Bernard: lots of SDOs involved, and even lots of different groups involved on these topics in W3C itself
… as a developer, you have to combine all these APIs together to build an app
… the webcodecs sample code illustrate that as they need to use many different of APIs

[Slide 12]

[Slide 13]

Bernard: the webrtc worked with WHATWG to make the WHATWG streams work better for media use cases
… converting video frames from WebCodecs into other formats is another need that has emerged
… the support for worker thread for the pipeline is still inconsistent
… separating worker threads for send and receive pipelines is not easy to put in place in practice

[Slide 14]

Bernard: goal is to identify owners of the identified problems and next steps

[Slide 15]

Kaz: Web of Things are thinking of using WebRTC for use in video surveillance cameras
… I wonder about security considerations for these types of applications

Youenn: does this need DRM?

Kaz: not necessarily, but the cameras would still want to protect their data

youenn: WebRTC provides hop-by-hop encryption
… complemented by end-to-end encryption done in the encoded content
… that may be something to consider here as well

bernard: please file an issue for use cases

WebRTC NV Use Cases Repo

fluffy: it would be important to have support for end-to-end encryption - beyond JS-based encryption, it would be good to re-use our existing infrastructure (certificates management, webauthn) to enable E2EE
… probably anchored into MLS

Bernard: would that be separate from WebRTC then?

Cullen: yes
… we have a much better understanding of what's needed
… we need to make sure our architecture exposes API in the pipeline where the browser doesn't necessarily have access to the underlying data

Bernard: there is a related issue in the webcodecs repo, filed in the DRM context

Dom: Code samples is a good way to identify where the gaps are

ACTION: Set up a place where we can discuss cross-group or cross-API architecture issues

Issue 90/Issue 121: Pluggable codecs

[Slide 16]

Adopt feedback streams in RTCRtpScriptTransformer #90

Need APIs for using WebCodec with PeerConnection #121

Harald: once you take a media and you transform it, it no longer has the same format, which is problematic for SDP-based negotiations
… this creates issues where the pipeline is configured for the wrong media
… one property that we need from the communications machine for webrtc is the ability to speak truth that the content being sent doesn't conform to the spec
… there is also an issue around packetization/depacketization
… we should figure an API so that once you install a transformation in the pipeline how to handle the data in the communications machinery
… that should operate in terms of codec description

Bernard: this is key to enabling to combine webcodecs & webrtc
… also needed for E2EE

Harald: this problem has indeed arisen already in the context of E2EE
… also, should this be done in terms of packets or in terms of frames

Bernard: in terms of next steps, the idea is to sollicitate proposals?

====

> _REQUIREMENTS_
Extend the WebRTC meeting minutes beyond their final line, keeping the same note-taking style.

====

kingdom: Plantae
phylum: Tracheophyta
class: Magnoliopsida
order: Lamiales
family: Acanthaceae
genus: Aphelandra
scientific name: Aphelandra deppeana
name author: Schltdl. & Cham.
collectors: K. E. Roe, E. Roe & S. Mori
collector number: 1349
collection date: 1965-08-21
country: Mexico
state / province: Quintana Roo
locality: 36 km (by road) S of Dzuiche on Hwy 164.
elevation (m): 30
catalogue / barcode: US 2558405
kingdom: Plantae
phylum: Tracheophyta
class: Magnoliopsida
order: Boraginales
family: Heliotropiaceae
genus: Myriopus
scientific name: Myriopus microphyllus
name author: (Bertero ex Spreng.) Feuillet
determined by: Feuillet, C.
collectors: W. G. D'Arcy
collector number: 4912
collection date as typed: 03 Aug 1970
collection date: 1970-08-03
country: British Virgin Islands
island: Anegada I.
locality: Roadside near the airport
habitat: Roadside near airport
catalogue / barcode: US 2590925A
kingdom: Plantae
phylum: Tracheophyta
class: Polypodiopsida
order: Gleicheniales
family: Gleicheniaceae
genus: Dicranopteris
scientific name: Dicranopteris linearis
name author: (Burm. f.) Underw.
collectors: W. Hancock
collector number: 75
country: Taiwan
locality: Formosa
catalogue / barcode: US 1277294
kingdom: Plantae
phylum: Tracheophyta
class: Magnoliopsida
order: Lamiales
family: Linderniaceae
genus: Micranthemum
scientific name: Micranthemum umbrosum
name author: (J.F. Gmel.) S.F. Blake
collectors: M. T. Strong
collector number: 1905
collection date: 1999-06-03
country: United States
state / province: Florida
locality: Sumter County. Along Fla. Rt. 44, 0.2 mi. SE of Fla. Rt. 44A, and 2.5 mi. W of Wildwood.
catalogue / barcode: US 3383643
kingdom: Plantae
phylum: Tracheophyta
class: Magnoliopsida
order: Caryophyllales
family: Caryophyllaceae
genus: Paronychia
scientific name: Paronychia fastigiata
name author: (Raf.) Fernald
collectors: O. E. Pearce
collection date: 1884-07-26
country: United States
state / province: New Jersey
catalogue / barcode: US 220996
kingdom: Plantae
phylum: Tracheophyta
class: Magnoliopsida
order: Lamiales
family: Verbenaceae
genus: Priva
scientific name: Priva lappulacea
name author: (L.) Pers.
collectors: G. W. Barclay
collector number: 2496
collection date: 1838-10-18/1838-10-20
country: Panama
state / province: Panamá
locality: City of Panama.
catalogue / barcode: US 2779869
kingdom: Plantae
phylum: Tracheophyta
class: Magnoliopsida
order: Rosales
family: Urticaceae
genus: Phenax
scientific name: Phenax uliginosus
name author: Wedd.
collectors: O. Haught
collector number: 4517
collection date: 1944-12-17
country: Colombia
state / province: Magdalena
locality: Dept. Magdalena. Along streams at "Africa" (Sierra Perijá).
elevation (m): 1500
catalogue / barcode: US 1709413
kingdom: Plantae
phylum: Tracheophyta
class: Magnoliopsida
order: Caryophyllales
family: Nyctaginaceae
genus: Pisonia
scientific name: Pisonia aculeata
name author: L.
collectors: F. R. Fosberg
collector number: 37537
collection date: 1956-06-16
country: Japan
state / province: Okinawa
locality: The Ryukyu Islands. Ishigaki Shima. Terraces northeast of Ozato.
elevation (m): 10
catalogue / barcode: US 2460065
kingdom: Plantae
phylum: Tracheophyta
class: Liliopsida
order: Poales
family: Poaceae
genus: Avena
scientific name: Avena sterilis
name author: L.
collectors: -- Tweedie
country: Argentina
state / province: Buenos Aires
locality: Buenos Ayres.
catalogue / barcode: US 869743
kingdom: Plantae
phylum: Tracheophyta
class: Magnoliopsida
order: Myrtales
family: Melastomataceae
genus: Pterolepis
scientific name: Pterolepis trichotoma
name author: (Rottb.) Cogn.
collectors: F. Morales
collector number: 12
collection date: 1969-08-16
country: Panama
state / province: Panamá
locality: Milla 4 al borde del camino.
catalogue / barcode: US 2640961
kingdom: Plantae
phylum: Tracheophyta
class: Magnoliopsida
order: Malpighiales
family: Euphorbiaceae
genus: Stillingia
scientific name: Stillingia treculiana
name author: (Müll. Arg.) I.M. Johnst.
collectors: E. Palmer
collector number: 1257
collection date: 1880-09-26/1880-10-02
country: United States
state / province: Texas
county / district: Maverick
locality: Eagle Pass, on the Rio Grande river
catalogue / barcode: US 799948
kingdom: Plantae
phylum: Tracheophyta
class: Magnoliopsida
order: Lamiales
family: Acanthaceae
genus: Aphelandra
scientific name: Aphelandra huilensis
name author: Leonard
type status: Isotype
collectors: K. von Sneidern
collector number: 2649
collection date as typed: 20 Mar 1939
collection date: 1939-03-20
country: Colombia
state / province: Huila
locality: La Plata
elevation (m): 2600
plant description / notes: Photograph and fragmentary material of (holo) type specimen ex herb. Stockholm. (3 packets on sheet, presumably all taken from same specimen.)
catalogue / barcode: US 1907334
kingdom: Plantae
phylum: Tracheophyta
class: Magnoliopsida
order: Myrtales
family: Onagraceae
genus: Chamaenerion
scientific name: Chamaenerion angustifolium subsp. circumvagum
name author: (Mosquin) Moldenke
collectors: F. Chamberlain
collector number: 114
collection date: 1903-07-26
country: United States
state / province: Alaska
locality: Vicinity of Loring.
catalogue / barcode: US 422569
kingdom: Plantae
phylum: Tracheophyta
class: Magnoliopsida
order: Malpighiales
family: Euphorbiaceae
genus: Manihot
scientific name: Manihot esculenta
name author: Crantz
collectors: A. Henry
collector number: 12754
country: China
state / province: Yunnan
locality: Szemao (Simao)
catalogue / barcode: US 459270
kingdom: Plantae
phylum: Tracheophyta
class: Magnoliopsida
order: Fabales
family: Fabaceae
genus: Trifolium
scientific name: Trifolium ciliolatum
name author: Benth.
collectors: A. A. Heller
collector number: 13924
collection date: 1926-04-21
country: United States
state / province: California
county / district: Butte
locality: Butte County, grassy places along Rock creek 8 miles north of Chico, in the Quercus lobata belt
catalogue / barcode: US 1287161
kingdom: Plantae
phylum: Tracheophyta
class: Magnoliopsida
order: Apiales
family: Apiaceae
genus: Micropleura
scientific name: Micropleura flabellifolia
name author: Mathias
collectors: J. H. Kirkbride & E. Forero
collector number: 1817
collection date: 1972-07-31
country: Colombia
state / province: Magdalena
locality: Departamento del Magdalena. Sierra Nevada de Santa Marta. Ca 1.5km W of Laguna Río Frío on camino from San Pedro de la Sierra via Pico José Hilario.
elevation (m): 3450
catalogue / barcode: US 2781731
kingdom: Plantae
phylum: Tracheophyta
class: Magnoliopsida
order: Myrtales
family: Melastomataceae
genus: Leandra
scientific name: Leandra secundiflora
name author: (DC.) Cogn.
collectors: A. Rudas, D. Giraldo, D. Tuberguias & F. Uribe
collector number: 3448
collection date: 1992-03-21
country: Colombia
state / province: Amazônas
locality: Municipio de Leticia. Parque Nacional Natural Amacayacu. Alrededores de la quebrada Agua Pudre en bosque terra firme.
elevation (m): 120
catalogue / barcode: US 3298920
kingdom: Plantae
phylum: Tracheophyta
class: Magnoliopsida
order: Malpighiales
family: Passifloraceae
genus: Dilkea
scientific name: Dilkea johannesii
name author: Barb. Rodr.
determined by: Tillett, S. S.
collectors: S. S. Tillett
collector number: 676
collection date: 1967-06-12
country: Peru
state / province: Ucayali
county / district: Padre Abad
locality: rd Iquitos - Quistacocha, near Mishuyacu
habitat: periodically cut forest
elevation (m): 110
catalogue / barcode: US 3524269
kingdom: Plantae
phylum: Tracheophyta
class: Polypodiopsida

====

> _RESULT OF THE EXERCISE_
Youenn: re WebCodecs, the traditional view is that if you're using webcodecs you will use web transport or datachannel to transport the data
… what's the use case for using webcodecs inside something very integrated like peerconnection
… it's good to provide proposals, but I would focus on use cases and requirements

Bernard: the key reason is that niether datachannels nor webtransport will generate low latency
… getting to 100ms can only be achieved with WebRTC

Youenn: I agree with that
… one of the main benefits of WebCodecs is for the use of hardware encoder/decoder
… when you expose that in WebCodecs, we should expose it in PC
… the main benefits would be to finetune encoders/decoders behavior
… not clear what the benefits would be vs native encoder/decoder integration in PC

Harald: in a browser, the code supporting the codecs for the 2 are the same
… but the capabilities in the 2 APIs aren't
… the most intensive control surface would be in WebCodecs rather than in WebRTC
… you control the interface via WebCodecs with an input/output in RTP
… this requires supporting the integration

Bernard: WebCodecs hasn't been for long, but they're already exposing a lot more capabilities than WebRTC

Peter: +1 to Youenn that the same codecs are exposed in both WebRTC & WebCodecs
… but as we add new low level controls - would we want to add them in both places or in a single place?

jib: we have multiple APIs that are starting to overlap in usages
… what might help would be to ask what we prefer this or that API
… I'm hoping we can avoid "this API is better than that API"
… what makes WebCodecs better? if it's more codec support, we can add more codecs to WebRTC
… or for WHATWG stream support in WebTransport, that could be exposed in data channels
… it may not be necessary to break open WebRTC to benefits from the RTP transport benefits

eugene: it's been mentioned that RTCDataChannel and WebTransport are not truly optimized for RTC
… can something be done about it?
… A/V is nto the only application for real-time transport

Bernard: this is under discussion in a number of IETF WGs
… some things can be done but it's still a research problem
… in the WebTransport WG, we discussed interactions with the congestion control algorithms
… not sure how much momentum there would be to change congestion control for datachannels

Harald: datachannels are built on SCTP
… it's now easier to play with the congestion control for that
… understanding congestion control is hard, improving it even harder
… unlikely to be solved in the short term, in IETF

fluffy: in terms of congestion control, ReNo CC can be moved to BBRv2
… in terms of driving interest on WebCodecs, the next generation of codecs driven by AI are providing substantial improvements to this space
… these are proprietary codecs that some would like to deploy at scale in browsers

Bernard: a lot of these technologies aren't that easy to do in WebCodecs
… e.G. AI integration
… pre/post-processing can be done with webcodecs

peter: re congestion control, there are something we could do at the W3C level by exposing more information about what's happening in the transport so that app can adjust what they send
… I've volunteered to help with that
… on the codecs side, re which API to use - even if we allow "bring your own codec" and an RTP Transport, there is still a question of the jitter buffer which is uniquely exposed in WebRTC (not in WebTransport)

CPN: additional control surface in WebCodecs?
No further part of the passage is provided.